Testo fornito –

Il Gabibbo, il celebre pupazzo rosso ideato da Antonio Ricci, il suo 35° anniversario. La sua prima apparizione risale al 1° ottobre 1990, nel programma satirico televisivo “Striscia la Notizia”, dove è diventato subito un’icona della televisione italiana.
Presenza televisiva
Oltre a “Striscia la Notizia”, il Gabibbo è apparso in numerose altre trasmissioni, tra cui:
• Veline
• Velone
• Cultura moderna
• Paperissima Sprint (dove è anche conduttore)
Origine del nome
Il nome “Gabibbo” ha diverse spiegazioni:
• Potrebbe derivare da una parola araba.
• Può derivare dalla storpiatura di “Cabib,” nome di una nota famiglia di venditori di tappeti.
• Potrebbe venire da “gabi” (cretino) o da “habib” (amico).
Nel dialetto ligure assume differenti significati a seconda della località:
• A Genova indica “meridionale”
• Ad Albenga significa “carceriere”
• A Sanremo “furbo, levantino”
• Nello Spezzino “scemo”
Animazione e voce
Dal 1990 il Gabibbo è stato animato da Gero Caldarelli, il quale, secondo Antonio Ricci, “è riuscito a dare a un pupazzo, che nasceva arrogante, grazia e poesia.” Dopo la sua morte nell’agosto 2017, la mascotte è stata animata da Rocco Domenico Gaudimonte e doppiata dalla voce di Lorenzo Beccati.
Musica e riconoscimenti
Il Gabibbo ha realizzato diverse canzoni, tra cui:
- “Fu fu dance”
- “Caramelle”
- “Bimba Bum”
- “Fritto misto”
- “Cun a cua”
- “Balla che ti pass”
- “Algoritmo ritmo”
- “Veleno e veline”
La sua hit d’esordio, “Ti spacco la faccia” (1990), ha addirittura raggiunto la vetta delle classifiche italiane.
Nel marzo 1991, il Gabibbo è stato eletto il secondo genovese dell’anno in un sondaggio cittadino, subito dopo don Andrea Gallo, e ha ricevuto il Telegatto come “personaggio rivelazione dell’anno”.

Come procedere – Ritrascrivi senza alcuna modifica il passo del testo sul Gabibbo che va da "Origine del nome" a "di Lorenzo Beccati.", includendo entrambe le estremità.

Righe del dataset –
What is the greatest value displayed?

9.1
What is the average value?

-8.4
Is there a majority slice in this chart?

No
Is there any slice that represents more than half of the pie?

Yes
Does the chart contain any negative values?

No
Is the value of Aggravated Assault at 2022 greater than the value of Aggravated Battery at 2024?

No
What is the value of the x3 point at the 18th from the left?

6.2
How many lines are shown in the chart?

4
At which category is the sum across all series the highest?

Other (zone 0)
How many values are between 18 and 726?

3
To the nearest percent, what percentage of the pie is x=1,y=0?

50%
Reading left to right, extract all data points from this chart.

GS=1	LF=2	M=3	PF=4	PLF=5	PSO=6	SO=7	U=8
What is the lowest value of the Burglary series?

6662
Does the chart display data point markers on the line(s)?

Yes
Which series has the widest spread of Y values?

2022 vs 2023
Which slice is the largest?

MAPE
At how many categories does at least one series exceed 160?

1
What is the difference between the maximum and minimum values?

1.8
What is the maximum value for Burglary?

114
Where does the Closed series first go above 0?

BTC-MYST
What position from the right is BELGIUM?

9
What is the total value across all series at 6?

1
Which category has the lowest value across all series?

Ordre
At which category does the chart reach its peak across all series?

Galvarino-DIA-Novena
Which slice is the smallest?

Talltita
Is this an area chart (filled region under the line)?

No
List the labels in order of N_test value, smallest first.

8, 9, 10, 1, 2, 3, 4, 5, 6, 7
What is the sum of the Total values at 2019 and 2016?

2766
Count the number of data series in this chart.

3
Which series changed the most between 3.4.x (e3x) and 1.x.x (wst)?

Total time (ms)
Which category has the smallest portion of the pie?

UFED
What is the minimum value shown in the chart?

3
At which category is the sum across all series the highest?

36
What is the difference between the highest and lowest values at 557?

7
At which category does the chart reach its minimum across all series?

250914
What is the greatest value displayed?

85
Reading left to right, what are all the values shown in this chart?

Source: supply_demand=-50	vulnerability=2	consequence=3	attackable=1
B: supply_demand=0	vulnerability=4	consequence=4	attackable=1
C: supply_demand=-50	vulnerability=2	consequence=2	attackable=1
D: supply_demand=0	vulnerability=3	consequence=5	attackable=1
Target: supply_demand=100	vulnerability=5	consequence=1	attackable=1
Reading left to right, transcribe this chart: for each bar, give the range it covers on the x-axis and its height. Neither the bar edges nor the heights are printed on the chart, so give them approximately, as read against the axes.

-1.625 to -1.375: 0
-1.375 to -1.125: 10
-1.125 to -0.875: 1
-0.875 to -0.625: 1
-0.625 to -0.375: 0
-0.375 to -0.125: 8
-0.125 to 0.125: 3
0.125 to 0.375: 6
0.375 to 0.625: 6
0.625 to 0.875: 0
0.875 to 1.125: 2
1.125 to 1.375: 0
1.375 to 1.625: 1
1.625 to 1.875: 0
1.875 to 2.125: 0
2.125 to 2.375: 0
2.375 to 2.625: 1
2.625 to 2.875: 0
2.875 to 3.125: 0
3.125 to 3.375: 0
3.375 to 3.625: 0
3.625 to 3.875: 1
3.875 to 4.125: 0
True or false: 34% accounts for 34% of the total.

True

Soluzione scritta –
Origine del nome
Il nome “Gabibbo” ha diverse spiegazioni:
• Potrebbe derivare da una parola araba.
• Può derivare dalla storpiatura di “Cabib,” nome di una nota famiglia di venditori di tappeti.
• Potrebbe venire da “gabi” (cretino) o da “habib” (amico).
Nel dialetto ligure assume differenti significati a seconda della località:
• A Genova indica “meridionale”
• Ad Albenga significa “carceriere”
• A Sanremo “furbo, levantino”
• Nello Spezzino “scemo”
Animazione e voce
Dal 1990 il Gabibbo è stato animato da Gero Caldarelli, il quale, secondo Antonio Ricci, “è riuscito a dare a un pupazzo, che nasceva arrogante, grazia e poesia.” Dopo la sua morte nell’agosto 2017, la mascotte è stata animata da Rocco Domenico Gaudimonte e doppiata dalla voce di Lorenzo Beccati.